Chart analysis listing:

******************************

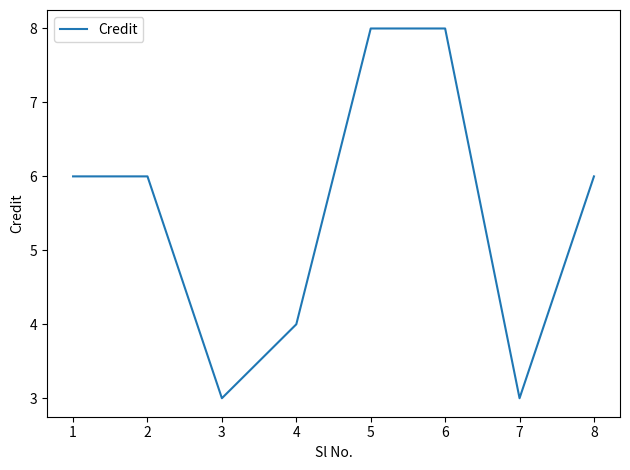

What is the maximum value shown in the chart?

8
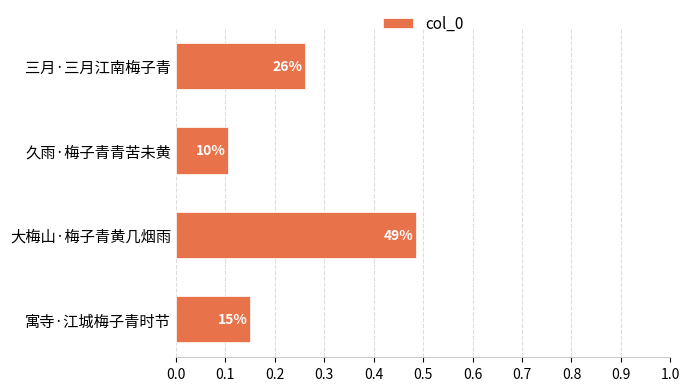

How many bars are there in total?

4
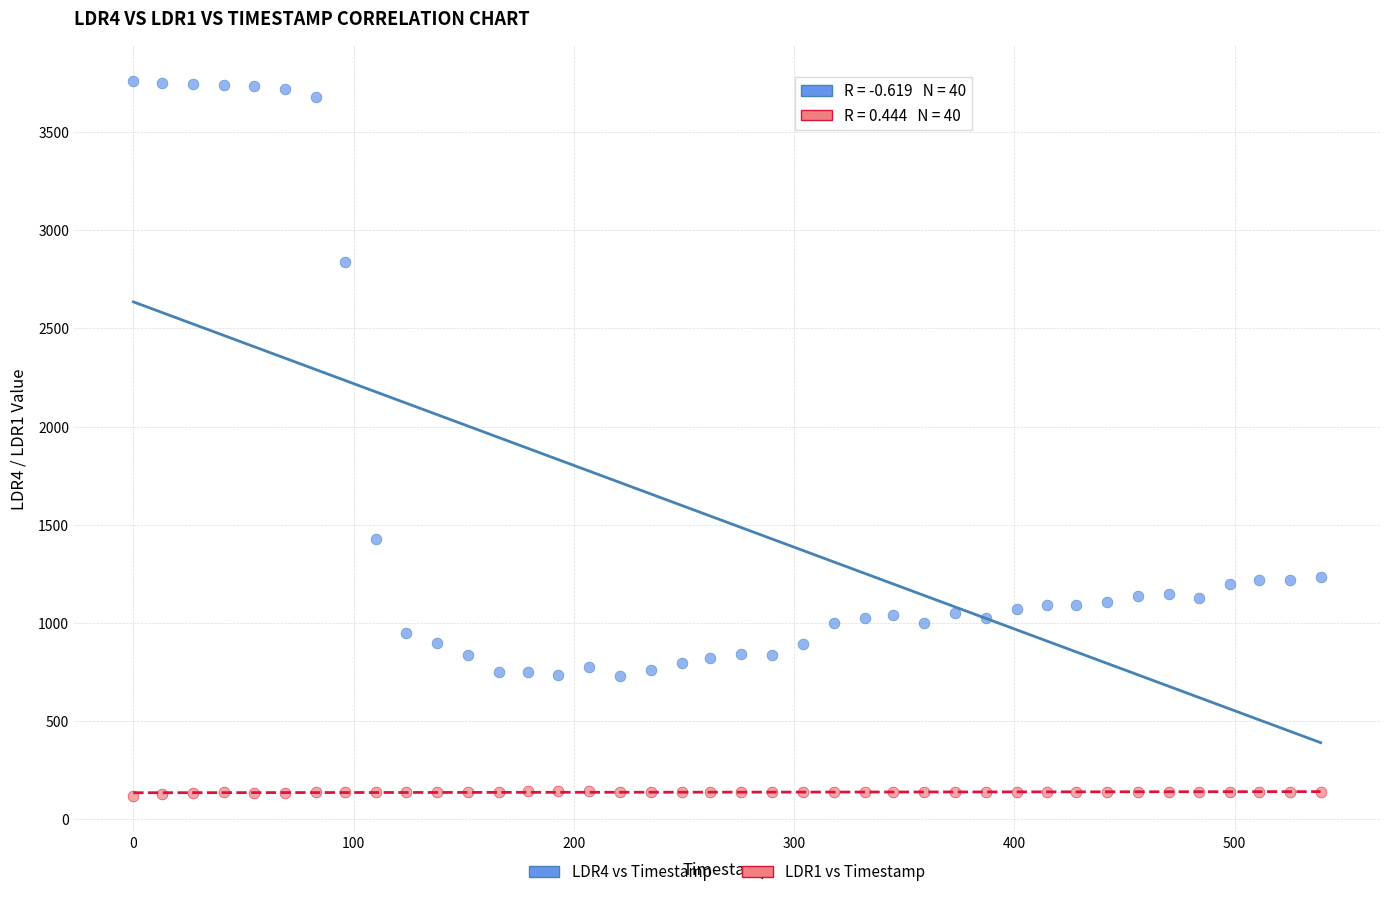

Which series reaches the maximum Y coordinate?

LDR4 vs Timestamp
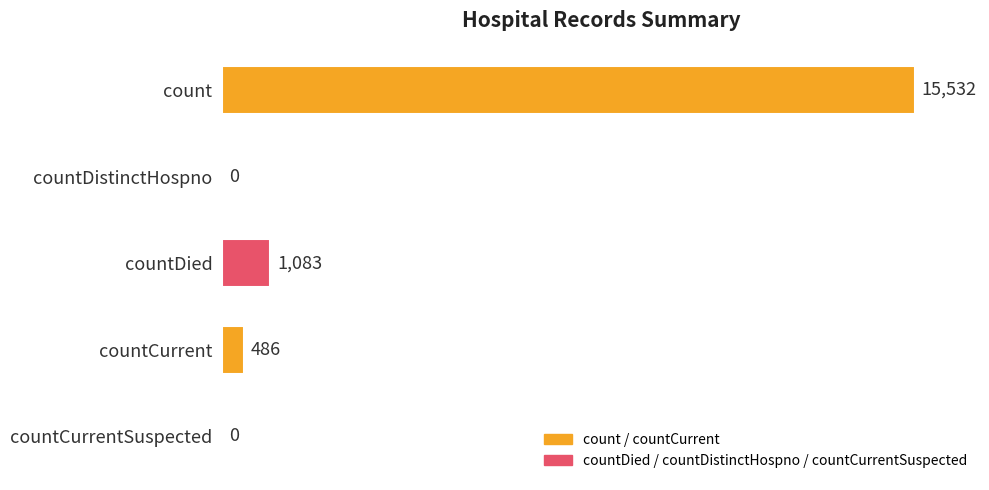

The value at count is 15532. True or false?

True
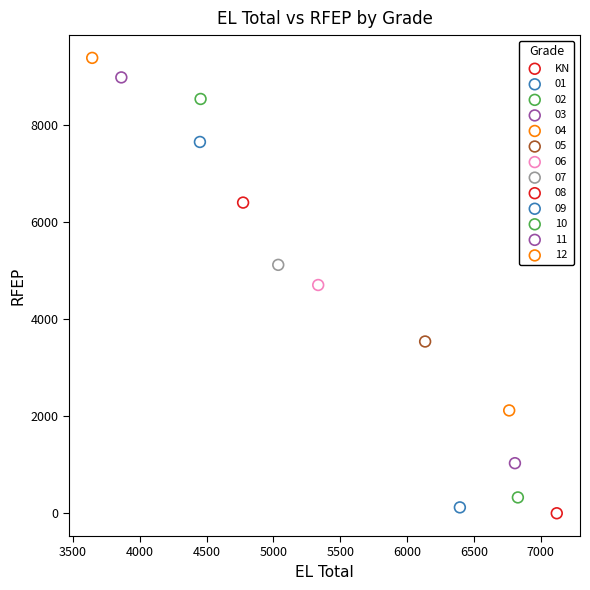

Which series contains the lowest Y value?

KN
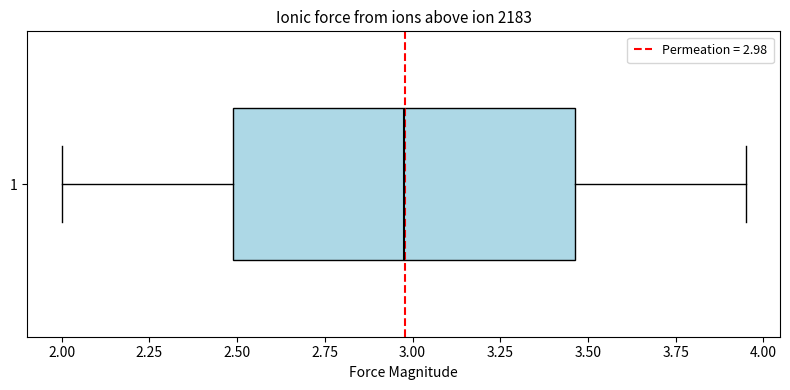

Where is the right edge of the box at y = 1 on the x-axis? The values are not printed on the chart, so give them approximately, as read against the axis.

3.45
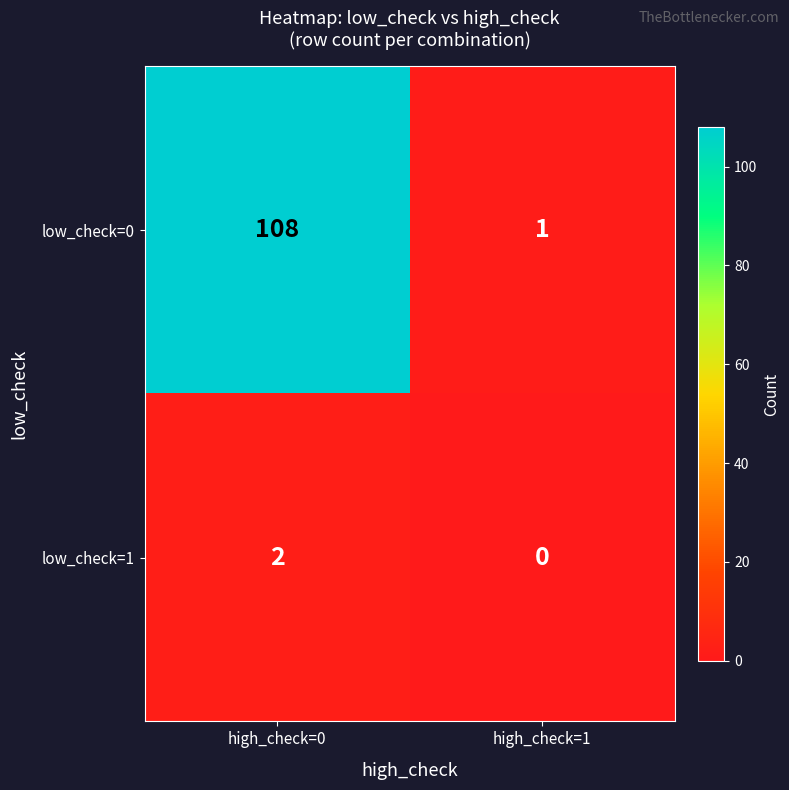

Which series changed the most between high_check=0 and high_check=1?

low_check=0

******************************

Directions for this task: Copy the listing above word for word, leaving out the pictures.

Expected output:
What is the maximum value shown in the chart?

8

How many bars are there in total?

4

Which series reaches the maximum Y coordinate?

LDR4 vs Timestamp

The value at count is 15532. True or false?

True

Which series contains the lowest Y value?

KN

Where is the right edge of the box at y = 1 on the x-axis? The values are not printed on the chart, so give them approximately, as read against the axis.

3.45

Which series changed the most between high_check=0 and high_check=1?

low_check=0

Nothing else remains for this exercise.